La souveraineté numérique n'est plus un sujet réservé aux directions informatiques. Selon l'étude, 91 % des décideurs de l'assurance, de l'industrie et du secteur public considèrent désormais cet enjeu comme important ou stratégique pour leurs projets de transformation.

Cette évolution se traduit déjà dans les décisions opérationnelles. Près de 84 % des organisations interrogées intègrent ou prévoient d'intégrer des critères de souveraineté numérique dans leurs appels d'offres, tandis que 83 % appliquent déjà cette logique à leurs projets d'intelligence artificielle.

« La souveraineté numérique n'est plus un sujet technique ou réglementaire : c'est un levier stratégique », souligne Fabienne Cingoz, Head of Marketing chez efficy.

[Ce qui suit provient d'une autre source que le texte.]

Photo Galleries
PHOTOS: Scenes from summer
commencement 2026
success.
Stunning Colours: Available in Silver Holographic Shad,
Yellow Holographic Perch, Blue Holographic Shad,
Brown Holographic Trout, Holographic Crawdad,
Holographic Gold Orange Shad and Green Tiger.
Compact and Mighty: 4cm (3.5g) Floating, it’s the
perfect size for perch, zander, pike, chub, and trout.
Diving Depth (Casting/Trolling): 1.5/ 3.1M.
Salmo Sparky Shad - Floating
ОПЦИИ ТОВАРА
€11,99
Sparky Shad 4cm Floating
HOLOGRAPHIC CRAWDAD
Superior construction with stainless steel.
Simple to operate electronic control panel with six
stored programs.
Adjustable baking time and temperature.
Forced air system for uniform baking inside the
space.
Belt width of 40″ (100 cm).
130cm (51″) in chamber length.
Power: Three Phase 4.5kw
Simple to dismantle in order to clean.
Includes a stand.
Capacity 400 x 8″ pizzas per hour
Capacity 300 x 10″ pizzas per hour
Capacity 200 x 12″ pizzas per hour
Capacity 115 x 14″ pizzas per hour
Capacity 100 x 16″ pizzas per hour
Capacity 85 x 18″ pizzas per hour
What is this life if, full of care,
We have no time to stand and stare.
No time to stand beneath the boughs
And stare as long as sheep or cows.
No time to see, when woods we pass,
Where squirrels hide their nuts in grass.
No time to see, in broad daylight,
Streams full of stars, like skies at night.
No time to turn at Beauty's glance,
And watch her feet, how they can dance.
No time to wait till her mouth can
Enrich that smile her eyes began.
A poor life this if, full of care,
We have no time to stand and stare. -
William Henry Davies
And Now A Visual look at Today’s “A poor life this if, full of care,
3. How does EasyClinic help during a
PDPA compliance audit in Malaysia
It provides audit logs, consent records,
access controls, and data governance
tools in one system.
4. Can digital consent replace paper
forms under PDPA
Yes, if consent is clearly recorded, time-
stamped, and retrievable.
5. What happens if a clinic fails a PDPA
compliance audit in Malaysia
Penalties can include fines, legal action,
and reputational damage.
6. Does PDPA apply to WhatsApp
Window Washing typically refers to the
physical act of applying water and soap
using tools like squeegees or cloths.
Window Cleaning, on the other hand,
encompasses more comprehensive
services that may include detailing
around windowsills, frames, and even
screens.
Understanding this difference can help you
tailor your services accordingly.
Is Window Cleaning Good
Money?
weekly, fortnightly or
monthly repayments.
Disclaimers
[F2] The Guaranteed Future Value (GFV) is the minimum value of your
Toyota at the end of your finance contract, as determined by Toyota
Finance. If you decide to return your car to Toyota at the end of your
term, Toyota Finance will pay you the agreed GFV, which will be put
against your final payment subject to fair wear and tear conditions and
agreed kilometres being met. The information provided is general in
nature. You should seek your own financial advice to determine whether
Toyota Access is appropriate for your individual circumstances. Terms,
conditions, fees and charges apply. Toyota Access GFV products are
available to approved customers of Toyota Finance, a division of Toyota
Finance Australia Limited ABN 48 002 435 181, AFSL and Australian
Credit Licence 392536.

La conformité réglementaire apparaît comme le principal moteur de cette évolution. Le contexte géopolitique et la multiplication des cyberattaques poussent également les entreprises à mieux maîtriser leurs infrastructures, leurs données et leurs dépendances technologiques.

La sécurité des données figure désormais parmi les principaux critères de choix pour 60 % des répondants. Dans le secteur public, 72 % des décideurs considèrent qu'une solution souveraine doit être locale et soumise au droit français ou européen.

Cette tendance influence directement les relations fournisseurs. Plus de la moitié des organisations déclarent appliquer une politique de souveraineté numérique auprès de leurs partenaires technologiques. Dans les appels d'offres, cela se traduit par des exigences réglementaires renforcées, des critères techniques plus stricts et des contrôles de conformité plus fréquents.

Les solutions souveraines gagnent notamment du terrain dans le cloud, le stockage des données et la cybersécurité, domaines cités par près d'une organisation sur deux.

L'IA accélère le mouvement

L'intelligence artificielle contribue à renforcer ces enjeux. Parmi les organisations ayant engagé des projets d'IA, 83 % déclarent déjà intégrer des critères de souveraineté dans leurs choix technologiques.

Au-delà de la performance des outils, les entreprises cherchent à mieux contrôler leurs données sensibles, sécuriser leur chaîne numérique et renforcer leur autonomie technologique. Près d'une organisation sur deux privilégie désormais des solutions françaises pour accompagner ses développements en matière d'IA.

Cette dynamique s'accompagne d'une structuration progressive des pratiques. Près de la moitié des répondants déclarent avoir déjà mis en place une gouvernance dédiée à la souveraineté numérique, tandis que 40 % envisagent de le faire prochainement. Un signal qui confirme que le sujet devient un enjeu opérationnel à part entière pour les organisations.